Welcome to the eleventh issue of Model Your Reality, a newsletter with musings about data modeling, data warehousing and the like.

Until further notice, each issue will contain of two parts:

a list of data events that might be of interest for you (they definitely are of interest for me) and
some thoughts about a certain data topic (like data vault modeling patterns).

Let’s get started!

Data Events

Recent

I’m still in the process of uploading recordings from this year’s Knowledge Gap data modeling & data architecture conference. They’ll keep appearing in my YouTube channel on the Knowledge Gap playlist over the next few weeks.

Upcoming

If you know about other relevant events in the near future, please mention them in the comments or send an email to admin@obaysch.net. Online events preferred.

2022-09-06/08/13: Data Modeling Certification (DMC), TEDAMOH (online)
2022-09-19: Data Modeling Meetup on SAP, data vault and Coalesce (online)
2022-10-04: Data Modeling Meetup on data products and data marts (online)
2022-10-06/13: Data Modeling Masterclass, TEDAMOH (in German, online)
2022-10-10/12: Data Vault Training (CDVDM), Genesee Academy (online)
2023-05-24/25/26: Knowledge Gap data modeling & data architecture conference (online)

Relational vs. Ensemble

The relational model as such doesn’t support temporality very well. Temporality, however, is essential for data warehousing. So, you need to make some modifications.

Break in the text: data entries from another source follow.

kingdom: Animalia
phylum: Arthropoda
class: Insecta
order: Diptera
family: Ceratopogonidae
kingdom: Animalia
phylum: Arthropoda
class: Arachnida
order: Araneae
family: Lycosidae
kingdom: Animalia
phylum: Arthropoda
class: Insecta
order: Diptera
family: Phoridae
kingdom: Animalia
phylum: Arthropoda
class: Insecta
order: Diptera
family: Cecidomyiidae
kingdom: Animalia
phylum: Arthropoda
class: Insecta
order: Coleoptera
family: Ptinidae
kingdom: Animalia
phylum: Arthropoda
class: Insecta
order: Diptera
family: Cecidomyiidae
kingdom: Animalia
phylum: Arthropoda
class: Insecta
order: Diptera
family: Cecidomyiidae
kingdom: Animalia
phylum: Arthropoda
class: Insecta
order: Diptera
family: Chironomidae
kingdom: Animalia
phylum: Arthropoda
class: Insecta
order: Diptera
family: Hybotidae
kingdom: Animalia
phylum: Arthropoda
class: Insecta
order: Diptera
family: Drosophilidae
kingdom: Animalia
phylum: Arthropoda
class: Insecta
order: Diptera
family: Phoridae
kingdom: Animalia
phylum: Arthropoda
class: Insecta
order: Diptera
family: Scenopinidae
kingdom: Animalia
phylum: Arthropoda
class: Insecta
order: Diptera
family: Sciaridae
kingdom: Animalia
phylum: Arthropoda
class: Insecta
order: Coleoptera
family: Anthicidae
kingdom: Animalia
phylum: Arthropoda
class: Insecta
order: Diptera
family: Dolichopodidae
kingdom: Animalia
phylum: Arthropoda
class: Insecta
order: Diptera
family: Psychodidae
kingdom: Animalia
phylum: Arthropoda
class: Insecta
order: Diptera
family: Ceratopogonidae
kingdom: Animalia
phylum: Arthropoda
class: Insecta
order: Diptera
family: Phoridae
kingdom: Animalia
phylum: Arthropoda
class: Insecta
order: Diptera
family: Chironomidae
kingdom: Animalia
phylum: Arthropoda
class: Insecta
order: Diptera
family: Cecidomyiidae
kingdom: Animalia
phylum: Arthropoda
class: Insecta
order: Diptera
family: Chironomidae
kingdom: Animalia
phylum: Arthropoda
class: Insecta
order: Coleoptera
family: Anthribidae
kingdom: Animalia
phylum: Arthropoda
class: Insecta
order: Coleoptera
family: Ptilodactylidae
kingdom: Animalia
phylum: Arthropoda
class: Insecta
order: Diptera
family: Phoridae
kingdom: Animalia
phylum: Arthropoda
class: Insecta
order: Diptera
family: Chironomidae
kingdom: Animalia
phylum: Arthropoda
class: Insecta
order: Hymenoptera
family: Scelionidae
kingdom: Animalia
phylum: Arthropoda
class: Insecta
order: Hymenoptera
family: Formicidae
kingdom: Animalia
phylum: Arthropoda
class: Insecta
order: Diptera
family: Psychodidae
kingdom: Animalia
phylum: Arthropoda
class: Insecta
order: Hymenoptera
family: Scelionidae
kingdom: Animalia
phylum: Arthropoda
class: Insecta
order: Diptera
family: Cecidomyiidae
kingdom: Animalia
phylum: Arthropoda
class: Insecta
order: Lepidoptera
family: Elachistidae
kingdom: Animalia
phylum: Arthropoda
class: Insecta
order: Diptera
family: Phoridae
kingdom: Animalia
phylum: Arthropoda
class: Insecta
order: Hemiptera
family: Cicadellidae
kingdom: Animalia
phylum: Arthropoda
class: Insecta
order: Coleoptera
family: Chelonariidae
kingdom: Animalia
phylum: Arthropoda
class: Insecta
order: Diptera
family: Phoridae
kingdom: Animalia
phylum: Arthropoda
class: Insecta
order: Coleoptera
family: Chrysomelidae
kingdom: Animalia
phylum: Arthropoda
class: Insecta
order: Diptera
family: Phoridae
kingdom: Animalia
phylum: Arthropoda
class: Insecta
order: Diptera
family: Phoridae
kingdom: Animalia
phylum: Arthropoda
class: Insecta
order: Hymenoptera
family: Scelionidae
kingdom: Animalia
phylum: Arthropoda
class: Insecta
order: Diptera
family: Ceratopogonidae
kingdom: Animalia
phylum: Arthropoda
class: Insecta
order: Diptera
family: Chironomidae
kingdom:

Back in the 1990s, people naively added timestamps to 3NF tables (3NF+T, early Inmon architecture) but this had some issues with ripple effects of changes etc., leading to what some call ensemble modeling styles like head-version, data vault and anchor modeling who can handle relationships and structural changes better.

To be able to store historized data, the primary key of your relation has to include both an identifier for an instance and a timestamp for the primary timeline (see Time in Databases for the terminology). This leads to problems both with normalization (probably not all attributes are dependent on identifier + timestamp, some are most likely only dependent on the identifier itself) and foreign keys (usually, you’d want to reference the instance, not a version of the instance with identifier + timestamp).

The best way to remedy this is to separate the things that change from the things that don’t change. So, you will split the relation into a non-temporal part (the identifier plus maybe some immutable attributes) and a temporal part (identifier, timestamp and mutable attributes). And voila, you are using an ensemble modeling pattern (head + version, hub + satellite, anchor + attribute(s), ...).

If then you decide to always use intersection tables for relationships (as suggested by Fabian Pascal and David McGoveran for clean 5NF relations), you have re-invented Data Vault (hubs, satellites and links).

If on top of that, you group your attributes into distinct information areas like name, address and geographical area, you have re-invented Focal.

And if you decide to go full 6NF and put each attribute in its own table, you have re-invented Anchor Modeling.

After all this, I hope the benefits of an ensemble modeling approach are obvious: it helps you handle change over time (both changes of attribute values and structural changes like adding attributes or adding relationships).

This issue is based on a LinkedIn post the contents of which will hopefully be easier to find now that it has become a Substack issue.